BIS further issued guidance emphasizing that export restrictions will be “aggressively” imposed upon third-country persons and entities that support military end users in Russia and Belarus.
Department of State
The Department of State issued additional sanctions against family members of the U.S. sanctioned officials, as well as visa restrictions on an additional 910 individuals, including Russian and Belarusian officials, and Russia’s proxies in Ukraine.
The UK’s reaction
On September 26, the UK added a further 89 individuals and three entities to the OFSI consolidated list. The new designations similarly were made in response to the sham referendums in Ukraine and included: additional Russian oligarchs; board members of state-linked organizations funding the war effort; “Putin’s favorite PR agency” – IMA Consulting; security documents company Goznak (responsible for the production of passports in the occupied territories); LLC Commercial Bank – International Settlements Bank; and Russian officials and collaborators involved in the referendums.
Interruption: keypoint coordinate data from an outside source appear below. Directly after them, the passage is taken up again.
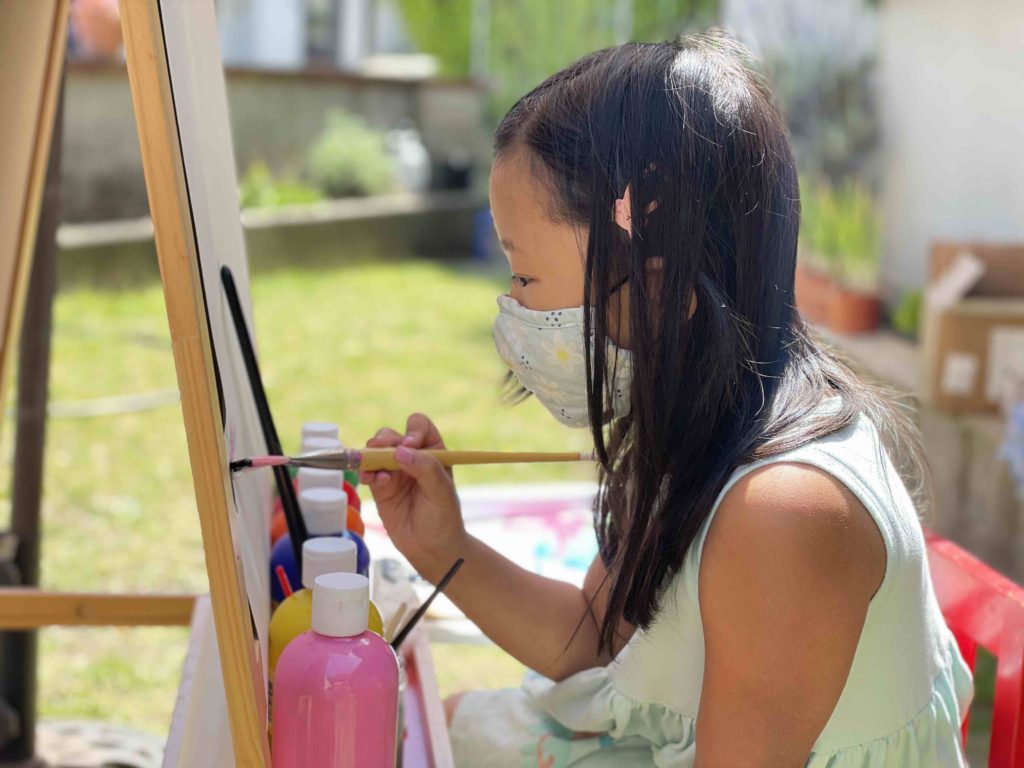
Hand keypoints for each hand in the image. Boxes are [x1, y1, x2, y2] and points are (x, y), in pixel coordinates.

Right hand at [360, 413, 466, 581]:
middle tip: (386, 453)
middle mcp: (412, 457)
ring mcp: (394, 471)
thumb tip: (400, 450)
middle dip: (385, 440)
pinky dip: (366, 473)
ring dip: (372, 454)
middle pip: (392, 435)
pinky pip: (368, 472)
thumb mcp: (441, 491)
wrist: (432, 548)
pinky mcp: (381, 487)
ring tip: (375, 469)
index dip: (412, 432)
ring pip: (376, 451)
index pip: (419, 427)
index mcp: (433, 451)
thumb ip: (425, 468)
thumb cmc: (444, 517)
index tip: (410, 445)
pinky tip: (374, 482)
On September 29, the UK then added a further one individual to the OFSI list, Elvira Nabiullina, the Governor of the Central Bank of the Russian Federation (although the UK government clarified that the Central Bank itself is not subject to an asset freeze).
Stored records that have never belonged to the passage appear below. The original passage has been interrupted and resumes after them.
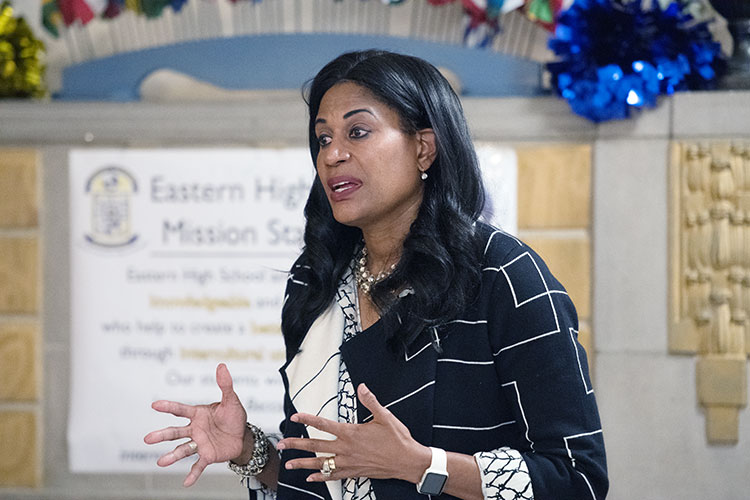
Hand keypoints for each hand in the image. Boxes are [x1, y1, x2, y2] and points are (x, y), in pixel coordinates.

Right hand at [143, 363, 247, 486]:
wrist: (243, 435)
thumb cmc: (233, 416)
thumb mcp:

Further, on September 30, the UK announced a new package of trade measures, including further export bans on services (including IT, engineering, advertising, auditing, and legal services) to Russia and export bans on nearly 700 industry critical goods. The legislation implementing these new trade measures has not yet been published and the UK government will identify when the new measures are in force.
The EU’s Eighth Package
On September 27, the European Commission announced an eighth package of sanctions against Russia in response to the sham referendums. The new package will include further asset freeze targets; sweeping import bans on Russian products (reportedly linked to around EUR 7 billion in revenues); expanding the list of products subject to export prohibitions (including additional aviation items, electronic components, and chemical substances); and further services bans (including a prohibition on EU nationals sitting on governing bodies of Russian state-owned enterprises).
The new package also is said to include measures to “crack down on circumvention of sanctions.” Under the proposed new powers, the EU could designate for the purposes of an asset freeze individuals and entities that have been involved in the circumvention of sanctions (introducing a quasi-secondary sanctions regime as currently seen in the U.S.).
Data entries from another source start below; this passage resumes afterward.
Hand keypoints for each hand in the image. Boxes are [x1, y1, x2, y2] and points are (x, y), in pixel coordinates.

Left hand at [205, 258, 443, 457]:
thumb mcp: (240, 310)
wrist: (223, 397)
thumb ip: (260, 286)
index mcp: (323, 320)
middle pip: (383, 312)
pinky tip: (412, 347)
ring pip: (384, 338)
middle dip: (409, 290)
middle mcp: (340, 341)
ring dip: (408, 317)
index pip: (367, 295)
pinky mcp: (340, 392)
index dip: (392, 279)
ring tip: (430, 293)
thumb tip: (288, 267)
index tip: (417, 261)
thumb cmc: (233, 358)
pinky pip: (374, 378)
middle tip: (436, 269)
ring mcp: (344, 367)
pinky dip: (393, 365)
Crucially, the eighth package is to include further restrictions on Russian oil, which is being used to finance the war efforts. This will include the previously announced price cap. The relevant regulation implementing the new measures still is being negotiated between the EU member states.
The above actions reflect a coordinated response to the Russian attempts at annexation and an increasing willingness of U.S., UK, EU and allied governments to target parties who support the Russian war effort and seek to circumvent western sanctions and export controls. The guidance issued by OFAC and BIS suggest that international suppliers should be on notice that interacting with the Russian military or Russian military end users could result in sanctions or export restrictions under U.S. law.
Other G7 nations have responded similarly to Russia’s attempted annexation of Ukrainian territory, with similar measures having been adopted in Canada and Australia. Announcements from other countries may be issued in the coming weeks.